Segment Start: Source information
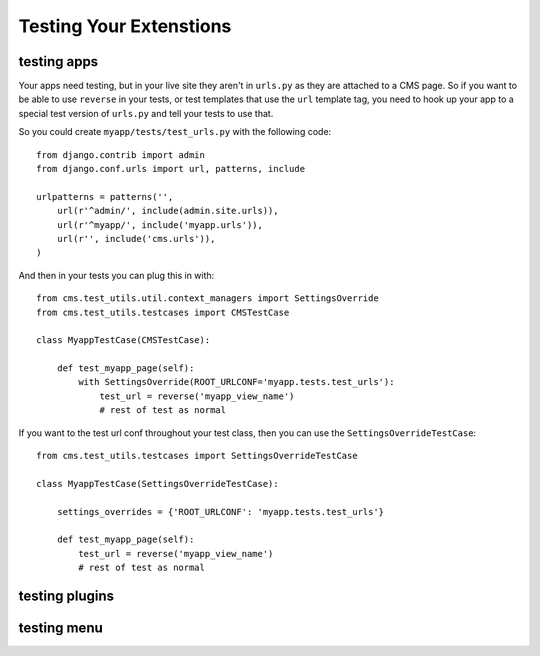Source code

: ########################
Testing Your Extenstions
########################

************
testing apps
************

Your apps need testing, but in your live site they aren't in ``urls.py`` as they
are attached to a CMS page.  So if you want to be able to use ``reverse`` in
your tests, or test templates that use the ``url`` template tag, you need to
hook up your app to a special test version of ``urls.py`` and tell your tests
to use that.

So you could create ``myapp/tests/test_urls.py`` with the following code::

    from django.contrib import admin
    from django.conf.urls import url, patterns, include

    urlpatterns = patterns('',
        url(r'^admin/', include(admin.site.urls)),
        url(r'^myapp/', include('myapp.urls')),
        url(r'', include('cms.urls')),
    )

And then in your tests you can plug this in with::

    from cms.test_utils.util.context_managers import SettingsOverride
    from cms.test_utils.testcases import CMSTestCase

    class MyappTestCase(CMSTestCase):

        def test_myapp_page(self):
            with SettingsOverride(ROOT_URLCONF='myapp.tests.test_urls'):
                test_url = reverse('myapp_view_name')
                # rest of test as normal

If you want to the test url conf throughout your test class, then you can use
the ``SettingsOverrideTestCase``::

    from cms.test_utils.testcases import SettingsOverrideTestCase

    class MyappTestCase(SettingsOverrideTestCase):

        settings_overrides = {'ROOT_URLCONF': 'myapp.tests.test_urls'}

        def test_myapp_page(self):
            test_url = reverse('myapp_view_name')
            # rest of test as normal

***************
testing plugins
***************

************
testing menu
************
Segment End: Source information
Task instructions: Word for word, copy every line of the data, excluding any pictures.

Problem solution:
Source code

: ########################
Testing Your Extenstions
########################

************
testing apps
************

Your apps need testing, but in your live site they aren't in ``urls.py`` as they
are attached to a CMS page.  So if you want to be able to use ``reverse`` in
your tests, or test templates that use the ``url`` template tag, you need to
hook up your app to a special test version of ``urls.py`` and tell your tests
to use that.

So you could create ``myapp/tests/test_urls.py`` with the following code::

    from django.contrib import admin
    from django.conf.urls import url, patterns, include

    urlpatterns = patterns('',
        url(r'^admin/', include(admin.site.urls)),
        url(r'^myapp/', include('myapp.urls')),
        url(r'', include('cms.urls')),
    )

And then in your tests you can plug this in with::

    from cms.test_utils.util.context_managers import SettingsOverride
    from cms.test_utils.testcases import CMSTestCase

    class MyappTestCase(CMSTestCase):

        def test_myapp_page(self):
            with SettingsOverride(ROOT_URLCONF='myapp.tests.test_urls'):
                test_url = reverse('myapp_view_name')
                # rest of test as normal

If you want to the test url conf throughout your test class, then you can use
the ``SettingsOverrideTestCase``::

    from cms.test_utils.testcases import SettingsOverrideTestCase

    class MyappTestCase(SettingsOverrideTestCase):

        settings_overrides = {'ROOT_URLCONF': 'myapp.tests.test_urls'}

        def test_myapp_page(self):
            test_url = reverse('myapp_view_name')
            # rest of test as normal

***************
testing plugins
***************

************
testing menu
************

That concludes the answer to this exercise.